### Required tasks
1. Answer these questions from the passage on immunity and cytokines in hepatitis C:
(a) Which two kinds of immune response does the passage call important for recovery from viral infection?
(b) In chronic HCV infection, what pattern of Th response has been described?
(c) According to the passage, which cells produce IL-10?
2. Extend the passage on immunity and cytokines in hepatitis C, picking up after its final sentence.

2.3. Immunity and Cytokines
Human immune system plays a key role in both viral clearance during acute infection and in liver damage during persistent hepatitis C. Due to the need for a cytoprotective effect, both innate and adaptive immune responses are important for the achievement of recovery from viral infection [51].
2.3.1. HCV
In chronic hepatitis C, HCV successfully avoids both innate and adaptive immune mechanisms [51]. The virus evades the host immune response by releasing a number of mediators, resulting in impaired virus clearance. [52] The latter is a result of CD4+ and CD8+ T cell dysfunction with impaired cytokine production and inadequate response to antigen stimulation [51,52]. In chronic HCV infection, a limited Th1-response and a predominant Th2 reaction have been described, whereas during acute self-limiting HCV infection, Th1 prevalence with circulating Helper T-cells that produce IFNα is proposed [53,54]. Barjon et al. [55] reported that effector T cells become exhausted over time and demonstrate an impaired antiviral activity, while CD4+ regulatory T cells (Tregs) accumulate in the liver during chronic HCV infection and are considered to be included in immune surveillance of tumors. Natural killer (NK) cells represent the model of innate lymphoid cells with antiviral properties and immune surveillance against cancer [56].
Natural killer (NK) cells are the model of innate lymphoid cells with antiviral properties and immune surveillance against cancer [56]. NK cells play an important role in the interferon innate production in the liver and their proportion increases during viral hepatitis infection [57] Additionally, there is a considerable association between NK and immune surveillance of cancer [58]. The levels of IL-2, IL-4, TNFα are more elevated than IFN-α and IL-10 in patients with chronic HCV [55]. However, IL-10 is produced by T cells, B cells, and macrophages and plays a key role in immunoregulation, as reported by Villani et al. [57]. Caja et al. suggested that several cytokines such as IL-6, IL-10, TNFα may be associated with cancer promotion and progression [59].

(Stored data entries)
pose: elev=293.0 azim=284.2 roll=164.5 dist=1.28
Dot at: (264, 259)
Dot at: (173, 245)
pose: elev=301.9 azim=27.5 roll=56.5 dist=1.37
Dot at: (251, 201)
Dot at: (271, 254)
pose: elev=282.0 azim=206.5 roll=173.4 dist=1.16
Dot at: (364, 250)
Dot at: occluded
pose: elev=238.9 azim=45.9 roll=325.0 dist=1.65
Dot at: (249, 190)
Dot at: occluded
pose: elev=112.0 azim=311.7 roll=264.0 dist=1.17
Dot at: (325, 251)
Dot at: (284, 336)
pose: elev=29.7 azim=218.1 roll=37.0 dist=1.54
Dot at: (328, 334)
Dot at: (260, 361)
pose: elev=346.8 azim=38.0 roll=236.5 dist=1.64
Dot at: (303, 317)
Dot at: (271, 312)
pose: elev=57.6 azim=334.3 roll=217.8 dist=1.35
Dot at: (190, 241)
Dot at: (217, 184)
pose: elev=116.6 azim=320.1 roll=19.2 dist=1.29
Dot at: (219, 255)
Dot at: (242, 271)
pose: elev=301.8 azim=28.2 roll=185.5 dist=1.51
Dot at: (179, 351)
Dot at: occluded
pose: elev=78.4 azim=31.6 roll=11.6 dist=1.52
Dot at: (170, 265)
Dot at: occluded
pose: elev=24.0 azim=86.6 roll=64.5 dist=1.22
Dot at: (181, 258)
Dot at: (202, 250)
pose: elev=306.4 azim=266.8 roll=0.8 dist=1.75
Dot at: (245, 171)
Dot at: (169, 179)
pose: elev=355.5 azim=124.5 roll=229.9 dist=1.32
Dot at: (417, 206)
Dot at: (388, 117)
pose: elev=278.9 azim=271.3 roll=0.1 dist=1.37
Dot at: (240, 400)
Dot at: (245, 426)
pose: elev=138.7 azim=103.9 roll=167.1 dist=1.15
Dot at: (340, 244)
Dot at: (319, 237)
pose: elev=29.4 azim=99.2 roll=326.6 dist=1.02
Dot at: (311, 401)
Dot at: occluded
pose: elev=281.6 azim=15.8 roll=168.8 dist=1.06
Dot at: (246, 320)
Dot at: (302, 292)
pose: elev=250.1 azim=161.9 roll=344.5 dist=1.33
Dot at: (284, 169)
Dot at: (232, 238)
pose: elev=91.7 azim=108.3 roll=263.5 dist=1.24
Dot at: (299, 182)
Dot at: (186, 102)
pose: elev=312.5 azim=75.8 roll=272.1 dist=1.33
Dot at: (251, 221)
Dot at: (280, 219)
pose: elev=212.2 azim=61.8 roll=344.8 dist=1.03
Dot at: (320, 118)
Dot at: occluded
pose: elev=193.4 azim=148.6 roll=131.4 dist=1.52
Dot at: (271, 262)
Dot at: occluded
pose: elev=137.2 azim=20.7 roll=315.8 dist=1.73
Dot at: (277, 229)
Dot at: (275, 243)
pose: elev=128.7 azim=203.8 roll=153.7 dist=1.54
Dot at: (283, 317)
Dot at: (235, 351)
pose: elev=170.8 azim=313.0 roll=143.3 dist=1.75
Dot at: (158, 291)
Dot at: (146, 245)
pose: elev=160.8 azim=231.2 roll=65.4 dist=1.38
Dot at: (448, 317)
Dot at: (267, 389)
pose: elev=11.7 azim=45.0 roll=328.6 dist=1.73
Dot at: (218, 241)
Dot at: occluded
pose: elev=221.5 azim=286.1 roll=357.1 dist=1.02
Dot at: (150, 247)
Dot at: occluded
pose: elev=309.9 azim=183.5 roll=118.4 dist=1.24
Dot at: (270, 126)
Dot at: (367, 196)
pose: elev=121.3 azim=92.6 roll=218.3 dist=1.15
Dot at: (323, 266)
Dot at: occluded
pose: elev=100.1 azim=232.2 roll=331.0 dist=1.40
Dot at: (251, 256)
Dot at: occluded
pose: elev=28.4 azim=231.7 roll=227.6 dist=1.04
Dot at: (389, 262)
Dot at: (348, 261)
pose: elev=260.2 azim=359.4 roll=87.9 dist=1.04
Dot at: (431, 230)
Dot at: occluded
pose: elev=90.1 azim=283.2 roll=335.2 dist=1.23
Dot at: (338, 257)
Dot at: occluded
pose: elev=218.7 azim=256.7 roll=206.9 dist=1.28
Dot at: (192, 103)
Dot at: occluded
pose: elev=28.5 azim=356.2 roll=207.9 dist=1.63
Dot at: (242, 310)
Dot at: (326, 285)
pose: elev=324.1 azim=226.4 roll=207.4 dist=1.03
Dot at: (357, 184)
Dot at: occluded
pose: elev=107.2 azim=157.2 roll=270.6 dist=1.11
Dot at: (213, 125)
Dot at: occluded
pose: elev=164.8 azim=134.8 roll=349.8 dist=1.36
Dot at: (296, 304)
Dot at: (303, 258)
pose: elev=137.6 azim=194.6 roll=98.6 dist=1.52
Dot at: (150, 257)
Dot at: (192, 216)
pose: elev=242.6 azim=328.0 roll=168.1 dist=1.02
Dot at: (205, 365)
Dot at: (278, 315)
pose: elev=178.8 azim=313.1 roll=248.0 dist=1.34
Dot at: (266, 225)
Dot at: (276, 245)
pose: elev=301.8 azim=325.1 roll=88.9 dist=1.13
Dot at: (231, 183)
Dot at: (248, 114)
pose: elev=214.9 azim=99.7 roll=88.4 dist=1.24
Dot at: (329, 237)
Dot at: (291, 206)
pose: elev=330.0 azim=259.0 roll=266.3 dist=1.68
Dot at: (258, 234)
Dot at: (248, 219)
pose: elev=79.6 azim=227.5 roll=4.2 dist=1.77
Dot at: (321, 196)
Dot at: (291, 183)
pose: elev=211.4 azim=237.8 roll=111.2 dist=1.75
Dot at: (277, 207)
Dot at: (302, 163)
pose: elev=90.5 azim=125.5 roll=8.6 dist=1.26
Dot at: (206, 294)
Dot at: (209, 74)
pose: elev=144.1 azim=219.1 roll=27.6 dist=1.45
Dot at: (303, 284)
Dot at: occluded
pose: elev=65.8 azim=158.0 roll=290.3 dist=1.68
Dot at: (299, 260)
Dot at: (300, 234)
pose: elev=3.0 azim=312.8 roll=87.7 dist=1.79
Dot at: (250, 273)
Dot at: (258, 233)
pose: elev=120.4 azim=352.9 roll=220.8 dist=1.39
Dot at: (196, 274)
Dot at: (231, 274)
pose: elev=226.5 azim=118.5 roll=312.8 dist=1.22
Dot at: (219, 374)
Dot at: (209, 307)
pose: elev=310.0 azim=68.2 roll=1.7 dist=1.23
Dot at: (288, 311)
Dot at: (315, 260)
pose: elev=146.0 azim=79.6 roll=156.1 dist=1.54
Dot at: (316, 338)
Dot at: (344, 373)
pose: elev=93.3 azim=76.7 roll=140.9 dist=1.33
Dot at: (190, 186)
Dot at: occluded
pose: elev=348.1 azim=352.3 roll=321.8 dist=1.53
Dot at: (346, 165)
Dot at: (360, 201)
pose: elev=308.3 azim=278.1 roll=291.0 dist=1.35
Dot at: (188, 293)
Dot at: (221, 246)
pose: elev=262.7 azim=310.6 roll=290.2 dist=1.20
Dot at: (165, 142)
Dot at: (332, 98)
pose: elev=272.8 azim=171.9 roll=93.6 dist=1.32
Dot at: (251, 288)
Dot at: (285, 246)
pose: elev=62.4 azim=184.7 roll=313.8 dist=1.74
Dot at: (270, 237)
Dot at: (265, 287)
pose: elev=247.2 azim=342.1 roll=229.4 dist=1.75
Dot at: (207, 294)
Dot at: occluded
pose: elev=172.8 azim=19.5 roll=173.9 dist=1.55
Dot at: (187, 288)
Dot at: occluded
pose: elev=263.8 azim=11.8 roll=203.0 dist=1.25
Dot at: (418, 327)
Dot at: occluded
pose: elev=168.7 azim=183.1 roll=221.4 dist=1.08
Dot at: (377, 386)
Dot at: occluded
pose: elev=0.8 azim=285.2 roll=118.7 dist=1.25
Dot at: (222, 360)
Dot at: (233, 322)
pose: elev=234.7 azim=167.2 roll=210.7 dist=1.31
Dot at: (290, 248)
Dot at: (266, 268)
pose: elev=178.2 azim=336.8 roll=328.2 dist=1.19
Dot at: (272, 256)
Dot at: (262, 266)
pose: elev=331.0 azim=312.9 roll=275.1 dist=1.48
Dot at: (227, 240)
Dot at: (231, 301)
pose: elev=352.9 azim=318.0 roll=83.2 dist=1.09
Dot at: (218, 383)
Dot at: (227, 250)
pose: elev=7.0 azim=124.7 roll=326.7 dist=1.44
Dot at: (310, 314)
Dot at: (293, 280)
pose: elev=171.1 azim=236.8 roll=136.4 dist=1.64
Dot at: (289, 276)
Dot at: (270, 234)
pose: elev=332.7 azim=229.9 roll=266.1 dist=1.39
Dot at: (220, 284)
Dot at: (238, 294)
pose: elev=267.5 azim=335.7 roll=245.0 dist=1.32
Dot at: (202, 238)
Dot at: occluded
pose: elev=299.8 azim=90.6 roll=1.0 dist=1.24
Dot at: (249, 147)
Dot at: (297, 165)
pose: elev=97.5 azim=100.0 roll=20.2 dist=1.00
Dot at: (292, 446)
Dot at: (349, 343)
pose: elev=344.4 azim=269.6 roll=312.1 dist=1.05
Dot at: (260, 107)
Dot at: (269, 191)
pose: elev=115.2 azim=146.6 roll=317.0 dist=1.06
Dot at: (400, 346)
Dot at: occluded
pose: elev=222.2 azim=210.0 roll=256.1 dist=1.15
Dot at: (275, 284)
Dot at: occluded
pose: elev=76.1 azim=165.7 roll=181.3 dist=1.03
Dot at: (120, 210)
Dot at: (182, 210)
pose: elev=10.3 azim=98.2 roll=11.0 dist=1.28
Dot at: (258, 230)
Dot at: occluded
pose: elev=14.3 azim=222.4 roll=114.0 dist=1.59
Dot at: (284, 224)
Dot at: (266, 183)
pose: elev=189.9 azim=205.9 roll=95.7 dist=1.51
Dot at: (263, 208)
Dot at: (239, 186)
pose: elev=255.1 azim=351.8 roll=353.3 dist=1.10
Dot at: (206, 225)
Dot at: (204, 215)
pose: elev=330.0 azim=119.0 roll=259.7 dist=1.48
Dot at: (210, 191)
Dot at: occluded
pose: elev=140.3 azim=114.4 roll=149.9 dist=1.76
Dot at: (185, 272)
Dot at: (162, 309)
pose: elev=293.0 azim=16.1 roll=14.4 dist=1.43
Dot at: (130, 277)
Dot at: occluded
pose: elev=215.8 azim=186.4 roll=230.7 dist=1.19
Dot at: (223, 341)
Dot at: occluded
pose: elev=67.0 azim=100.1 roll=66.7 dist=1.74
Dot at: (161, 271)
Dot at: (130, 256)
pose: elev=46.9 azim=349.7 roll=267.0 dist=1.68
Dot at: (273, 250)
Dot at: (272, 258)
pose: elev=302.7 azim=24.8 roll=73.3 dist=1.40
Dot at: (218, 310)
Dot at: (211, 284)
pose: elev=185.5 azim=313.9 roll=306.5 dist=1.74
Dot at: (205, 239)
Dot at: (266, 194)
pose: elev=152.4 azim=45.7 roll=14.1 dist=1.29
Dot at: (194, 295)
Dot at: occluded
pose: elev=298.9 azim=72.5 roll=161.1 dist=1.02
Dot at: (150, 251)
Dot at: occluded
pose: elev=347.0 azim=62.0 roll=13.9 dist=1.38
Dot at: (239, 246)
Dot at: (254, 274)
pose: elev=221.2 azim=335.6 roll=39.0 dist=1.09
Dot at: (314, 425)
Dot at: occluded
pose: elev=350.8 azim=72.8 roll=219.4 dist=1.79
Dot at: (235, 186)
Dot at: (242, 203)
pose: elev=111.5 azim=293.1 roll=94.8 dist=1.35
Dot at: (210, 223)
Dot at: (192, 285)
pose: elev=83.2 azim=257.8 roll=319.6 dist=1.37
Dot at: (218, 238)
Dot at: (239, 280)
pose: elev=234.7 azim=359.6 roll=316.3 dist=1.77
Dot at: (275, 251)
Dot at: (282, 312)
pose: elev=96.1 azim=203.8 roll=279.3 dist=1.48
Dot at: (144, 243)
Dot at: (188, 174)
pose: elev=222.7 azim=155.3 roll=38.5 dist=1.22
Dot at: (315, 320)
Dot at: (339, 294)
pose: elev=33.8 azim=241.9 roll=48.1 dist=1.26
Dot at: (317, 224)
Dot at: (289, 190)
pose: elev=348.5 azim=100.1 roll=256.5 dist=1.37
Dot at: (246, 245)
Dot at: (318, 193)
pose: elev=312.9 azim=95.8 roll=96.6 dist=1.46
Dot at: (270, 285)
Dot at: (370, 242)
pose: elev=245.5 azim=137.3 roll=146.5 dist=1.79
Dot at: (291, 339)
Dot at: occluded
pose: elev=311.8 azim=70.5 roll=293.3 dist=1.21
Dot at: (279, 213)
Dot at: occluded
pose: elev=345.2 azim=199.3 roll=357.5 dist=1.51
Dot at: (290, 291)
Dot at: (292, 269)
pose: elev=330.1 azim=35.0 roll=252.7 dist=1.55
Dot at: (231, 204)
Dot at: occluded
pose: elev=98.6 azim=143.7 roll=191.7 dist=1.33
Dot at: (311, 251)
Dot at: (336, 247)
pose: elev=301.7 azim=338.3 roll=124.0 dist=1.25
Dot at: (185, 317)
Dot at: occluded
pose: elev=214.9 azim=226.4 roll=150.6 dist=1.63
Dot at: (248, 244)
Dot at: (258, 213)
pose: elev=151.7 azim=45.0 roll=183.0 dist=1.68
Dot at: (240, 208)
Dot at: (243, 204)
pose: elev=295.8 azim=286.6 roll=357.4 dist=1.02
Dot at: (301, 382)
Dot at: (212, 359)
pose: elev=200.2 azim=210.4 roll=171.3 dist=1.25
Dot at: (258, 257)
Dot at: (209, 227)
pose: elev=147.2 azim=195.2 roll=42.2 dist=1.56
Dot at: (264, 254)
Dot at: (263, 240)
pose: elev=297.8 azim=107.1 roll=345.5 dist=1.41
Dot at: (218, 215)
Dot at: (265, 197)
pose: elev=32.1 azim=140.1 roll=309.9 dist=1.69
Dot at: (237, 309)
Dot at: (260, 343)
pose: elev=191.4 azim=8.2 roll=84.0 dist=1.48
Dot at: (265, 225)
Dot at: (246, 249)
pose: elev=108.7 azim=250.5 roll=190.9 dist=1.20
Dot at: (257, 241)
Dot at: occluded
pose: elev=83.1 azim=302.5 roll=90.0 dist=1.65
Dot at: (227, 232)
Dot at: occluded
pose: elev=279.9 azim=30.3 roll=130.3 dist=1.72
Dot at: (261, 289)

### Solved problems
1.
(a) Innate and adaptive immune responses.
(b) A limited Th1 response and a predominant Th2 reaction.
(c) T cells, B cells, and macrophages.

2.
2.3.2. HBV
Persistent necroinflammation and hepatocellular regeneration are major factors in the process of hepatocarcinogenesis, in addition to viral DNA and the oncoprotein HBx integration [60]. It is considered that HBV causes chronic liver damage through the activation of abnormal immune response [61]. Nevertheless, various changes occur in adaptive immunity due to the chronic HBV infection, all of which are potential immune pathogenic factors responsible for HCC development: immune tolerance, progressive immune activation, inactivation, reactivation and exhaustion. Chen and Tian et al. [61] reported that during chronic HBV infection, numerous immune cells participate in HCC development, such as: NK/NKT, HBV-specific CD8+ T cells, CD4+T, B, HBV-non-specific CD8+, and Kupffer cells.
2.4. Liver Cirrhosis and DNA Alteration
2.4.1. HBV
As aforementioned, HBV is capable of contributing to HCC development through direct and indirect mechanisms. Both genomic instability and direct insertional mutagenesis of diverse cancer-related genes are induced by the integration of HBV DNA into the host genome at the early steps of clonal tumor expansion [62]. Altered versions of the preS/S envelope proteins and/or prolonged expression of HBx, which are recruited on the cellular chromatin and modulate chromatin dynamics at the specific gene loci, sensitizes liver cells to carcinogenic factors by dysregulating cell transcription and proliferation control. Activation of the unfolded proteins response, which may finally contribute to the hepatocyte transformation, is caused by the accumulation of preS1 large envelope proteins and/or preS2/S mutant proteins. Epigenetic changes targeting the expression of tumor suppressor genes occur early in the HCC development. HBV-related HCC, as compared to HCCs associated with other risk factors, have a higher rate of p53 inactivated by mutations, overexpression of fetal hepatic progenitor cells genes and chromosomal alterations. HBV-related HCCs may occur in the non-cirrhotic liver, further supporting the consideration that HBV plays a direct role in liver transformation through several mechanisms, such as stimulating the host immune response and driving liver chronic necro-inflammation and also triggering both common and etiology specific oncogenic pathways [62,63].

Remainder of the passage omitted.